Harvard Health Publishing reports that gut health and the presence of digestive conditions can both potentially thwart the body’s usage of vitamin D. Gut health matters because gastric juices and digestive secretions can impact the amount of vitamin absorbed. Digestive conditions that can lower vitamin D absorption include celiac disease, Crohn’s, and cystic fibrosis.
Harvard adds that if the liver and kidneys aren’t functioning appropriately, this can hinder vitamin D absorption as well. In some cases, this is due to not being able to support the two-step conversion process necessary to convert this vitamin into its usable form. Other times, certain secretions aren’t adequate to support optimal absorption, such as if the liver doesn’t produce enough bile.
The ODS further indicates that vitamin D deficiency is also a concern for people who’ve had gastric bypass surgery. This procedure involves bypassing a portion of the upper intestine, which happens to be the same portion in which vitamin D is absorbed. Thus, vitamin D absorption is reduced.
Signs of inefficient vitamin D absorption
One way to determine whether the body is efficiently converting vitamin D into its usable form is with a blood test. It’s also helpful to watch for signs of a potential vitamin D deficiency, which the Cleveland Clinic states include:
- Feelings of fatigue and tiredness
- Bone pain, which can be differentiated from joint or muscle pain by being present even when the patient is still or not moving
- Muscle weakness, aches, or cramps
- Changes in mood, such as in increase in depression
Improving vitamin D availability
If it’s determined that the body isn’t adequately converting vitamin D into its usable form, or if patients want to maximize the amount of vitamin D that they are consuming, the top vitamin D supplements advice for patients has to do with assisting this process.

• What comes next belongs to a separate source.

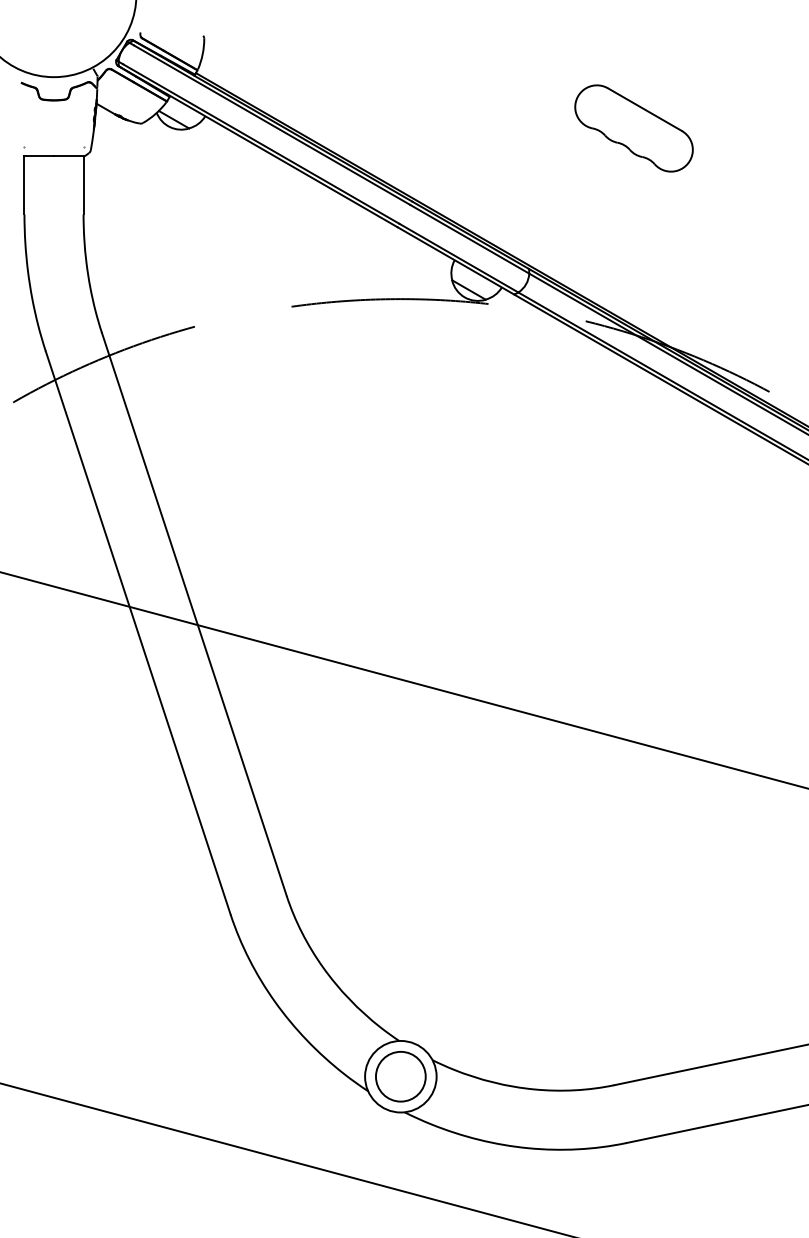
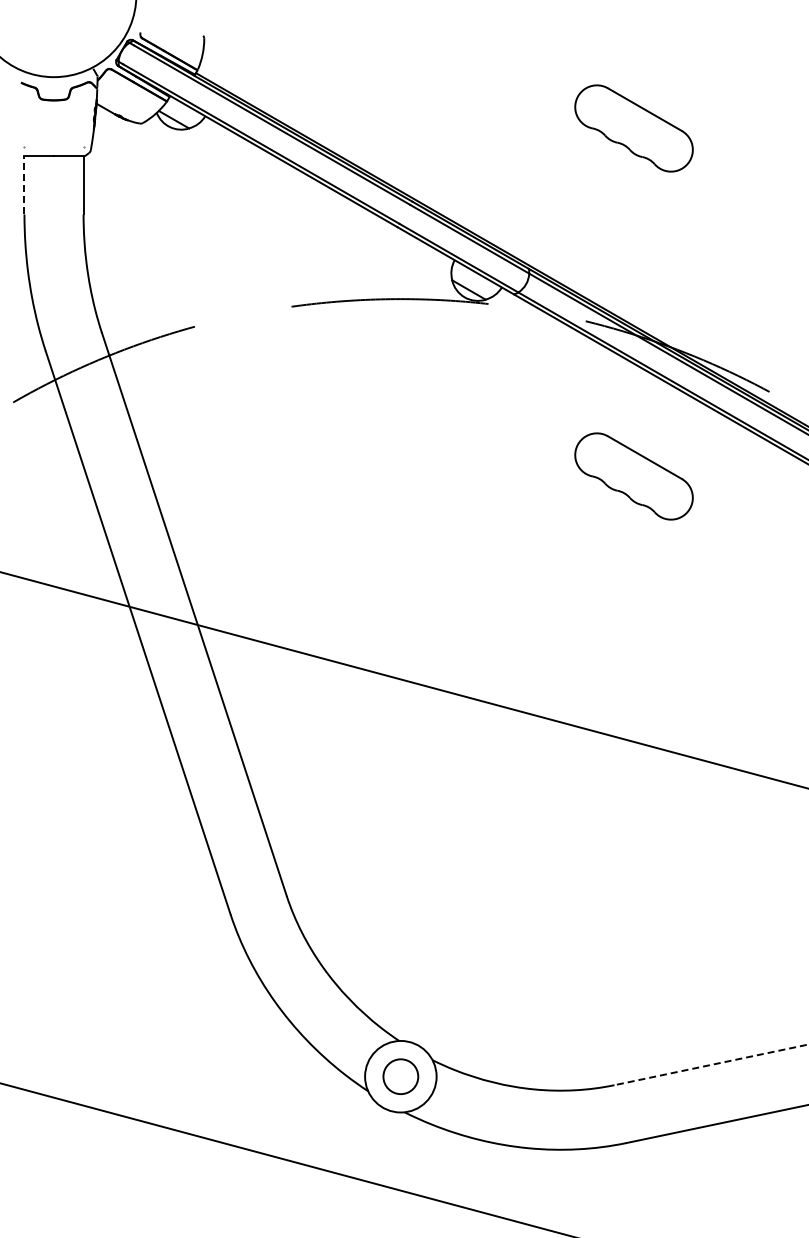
line at (24, 185): solid -> dashed
part at (633, 476): none -> present
line at (711, 1064): solid -> dashed
circle at (400, 1076) diameter: 50 px -> 35 px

A 2017 overview of factors influencing the absorption of vitamin D shares that taking this vitamin with the biggest meal of the day has been found to raise the serum level of calcidiol (the first step in the conversion process) by roughly 50%. Taking it with foods that contain a bit of fat helps as well. Conversely, consuming vitamin D with foods high in fiber can potentially reduce its bioavailability, though this is still somewhat unclear.
It’s also possible that a patient’s other medications may be inhibiting the body’s ability to convert and use vitamin D. The ODS shares that some medications negatively interact with vitamin D supplements, including a few weight-loss drugs, drugs designed to lower cholesterol, diuretics, and corticosteroid medications.
If this is a concern, patients should discuss this issue with their doctors to better determine options for improving vitamin D absorption without negatively impacting their health.